Abstract:In the domain of video surveillance, describing the behavior of each individual within the video is becoming increasingly essential, especially in complex scenarios with multiple individuals present. This is because describing each individual's behavior provides more detailed situational analysis, enabling accurate assessment and response to potential risks, ensuring the safety and harmony of public places. Currently, video-level captioning datasets cannot provide fine-grained descriptions for each individual's specific behavior. However, mere descriptions at the video-level fail to provide an in-depth interpretation of individual behaviors, making it challenging to accurately determine the specific identity of each individual. To address this challenge, we construct a human-centric video surveillance captioning dataset, which provides detailed descriptions of the dynamic behaviors of 7,820 individuals. Specifically, we have labeled several aspects of each person, such as location, clothing, and interactions with other elements in the scene, and these people are distributed across 1,012 videos. Based on this dataset, we can link individuals to their respective behaviors, allowing for further analysis of each person's behavior in surveillance videos. Besides the dataset, we propose a novel video captioning approach that can describe individual behavior in detail on a person-level basis, achieving state-of-the-art results. To facilitate further research in this field, we intend to release our dataset and code.
What problem does this paper attempt to address?
The problem that this paper attempts to solve is in the field of video surveillance, to provide a detailed description of the behavior of each individual in the video, especially in the case of multiple individuals in complex scenarios. Current video - level caption datasets cannot provide fine - grained descriptions of the specific behaviors of each individual, which makes it difficult to accurately determine the specific identity of each individual, thus affecting the accurate assessment and response to potential risks. To meet this challenge, the paper constructs a human - centered video surveillance caption dataset (UCF - crime captioning dataset, UCCD), which provides detailed descriptions of the dynamic behaviors of 7,820 individuals distributed in 1,012 videos. In addition, the paper also proposes a new video captioning method that can describe individual behaviors in detail at the individual level and achieves state - of - the - art results.
### Main contributions of the paper:
1. **Constructed a human - centered video surveillance caption dataset**: This dataset includes 1,012 videos and details the behaviors of 7,820 individuals. Specifically, the position, clothing, and interaction with other scene elements of each individual are labeled in the dataset, which greatly enriches the understanding of human interactions in complex scenarios.
2. **Proposed the video surveillance captioning task for the first time**: This task aims to understand human behaviors in videos and generate descriptions of human behaviors, opening up a new research direction in the field of video surveillance.
3. **Proposed a new video captioning method**: This method is based on the Deformable Transformer, can extract frame and human features, and generate behavior descriptions of each individual in the video through the localization head and caption head, achieving state - of - the - art results.
### Characteristics of the dataset:
- **Data source**: Different from most datasets from YouTube, the UCF - crime captioning dataset is derived from real - world video surveillance.
- **Video integrity**: The dataset provides a wide range of video surveillance scenarios, details the behaviors of individuals in the video, and has high scene and temporal continuity.

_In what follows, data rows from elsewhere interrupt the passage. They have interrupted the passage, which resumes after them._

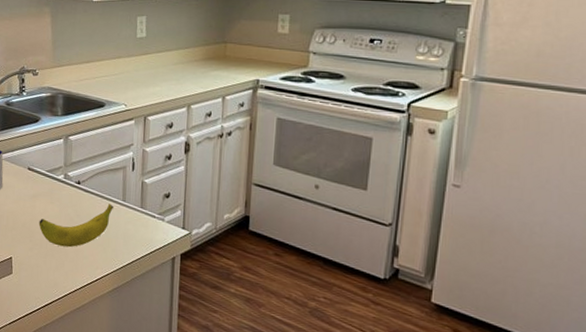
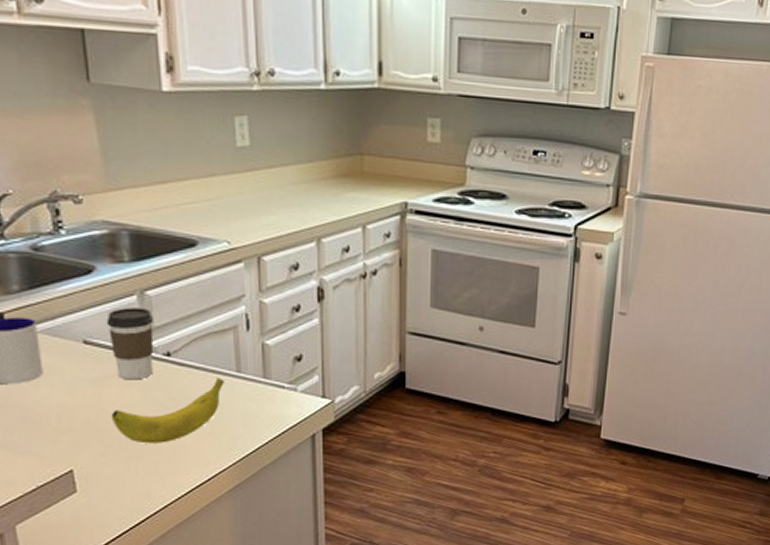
coffee cup: none [43,147,72,199] -> present [106,308,154,380]

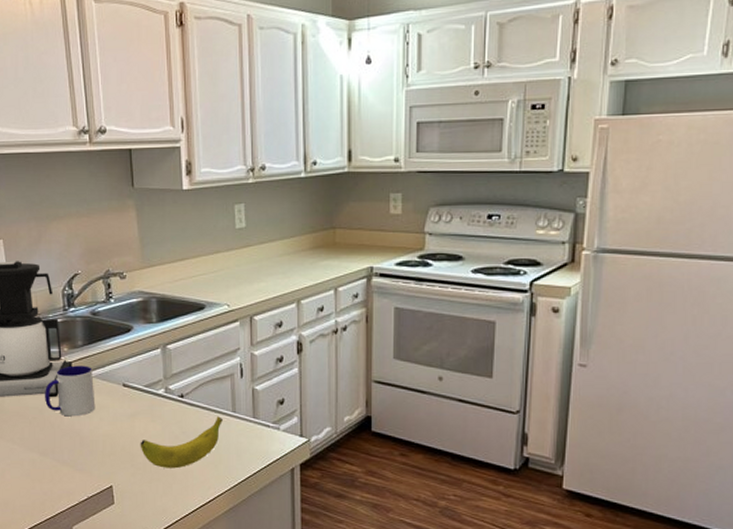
coffee cup: present [106,308,154,380] -> none [139,358,172,416]

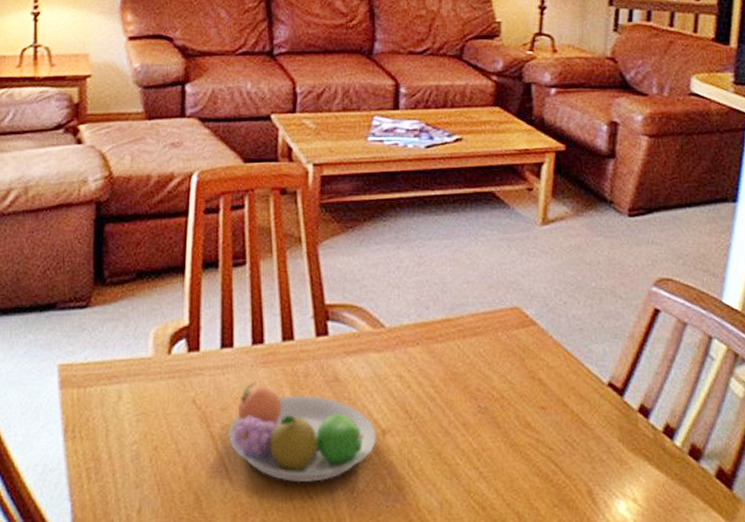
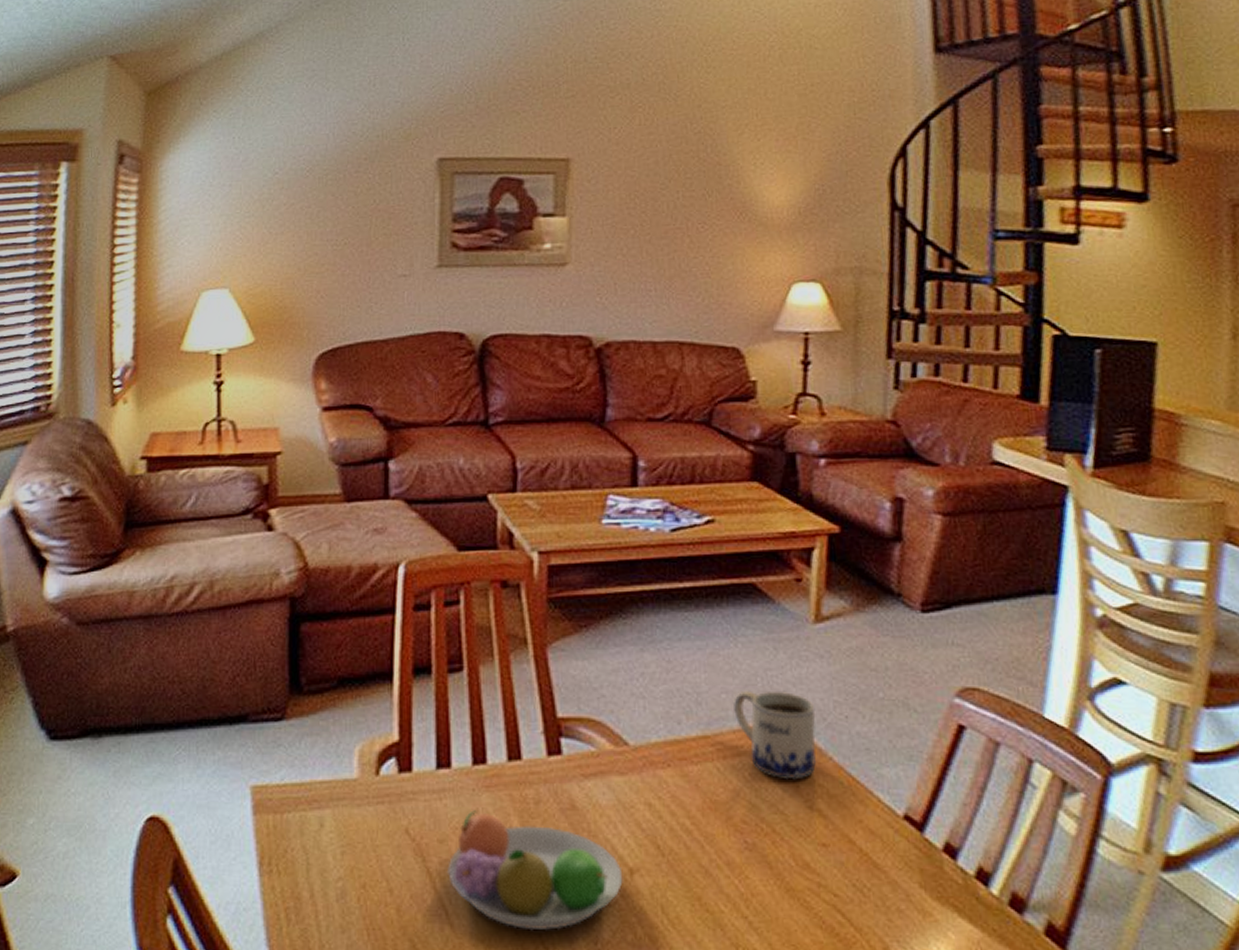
mug: none [472,281,540,355] -> present [732,690,816,780]

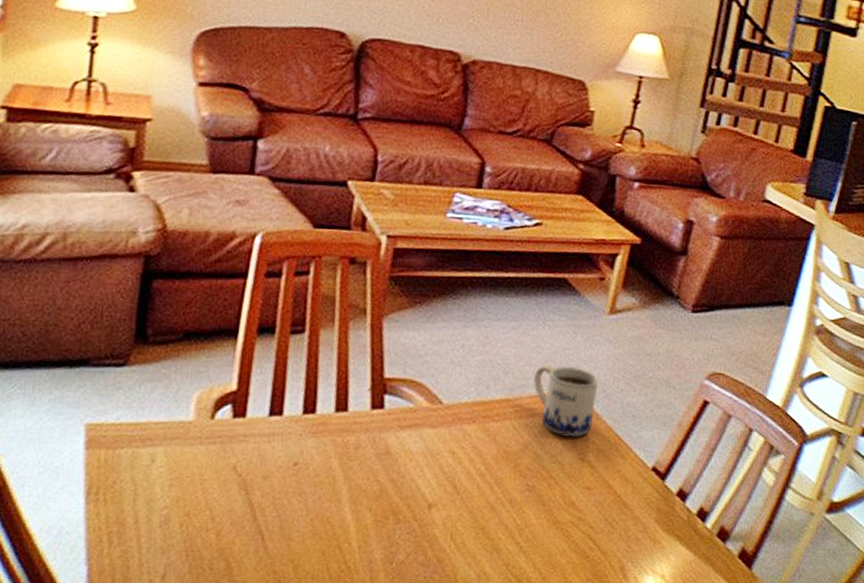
fruit bowl: present [446,810,623,931] -> none [267,452,423,553]

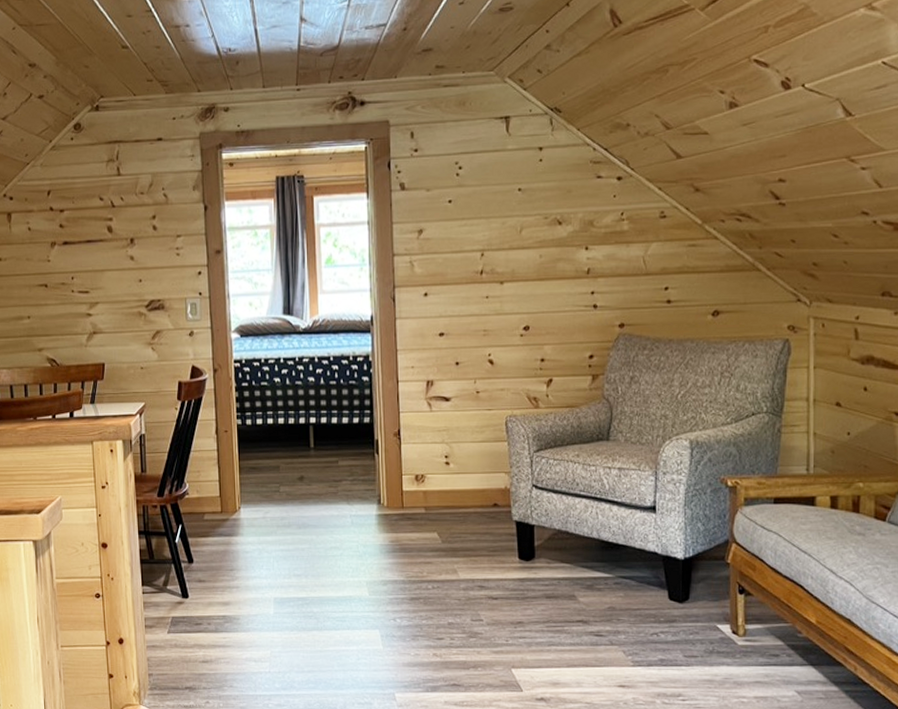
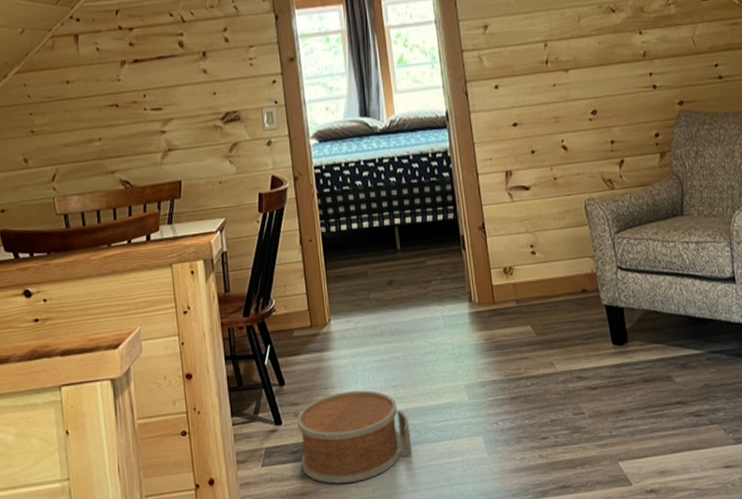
basket: none [200,575,310,657] -> present [293,390,412,484]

- **Behavior complexity**: The dataset contains not only descriptions of normal scenarios but also descriptions of various abnormal scenarios. These abnormal scenarios involve more complex human behaviors, increasing the richness and challenge of the dataset.
- **Labeling difficulty**: During the labeling process, since only the bounding box of the first appearance of the individual is provided, the labeler needs to continuously track the individual and describe its interaction with others. This increases the difficulty of labeling but also improves the quality of the dataset.
### Method overview:
The method proposed in the paper is mainly divided into two parts:
1. **Feature encoding**: Frames are extracted from the video, and frame - level feature extraction is performed using a pre - trained visual model. Then, the deformable encoder is used to process the extracted features, and YOLOv7 + Strongsort is combined for individual detection and tracking to extract individual features.
2. **Decoding**: The features of individuals in the video are combined with frame features and input into the decoder. The decoder outputs query features, which are connected to the localization head and caption head to generate captions for each individual. The loss function includes localization loss and caption loss, which are respectively used to calculate the time of appearance and disappearance of individuals and compare the generated captions with the real captions.
Through these innovations, the paper provides a new basis and direction for behavior analysis and anomaly detection in the field of video surveillance.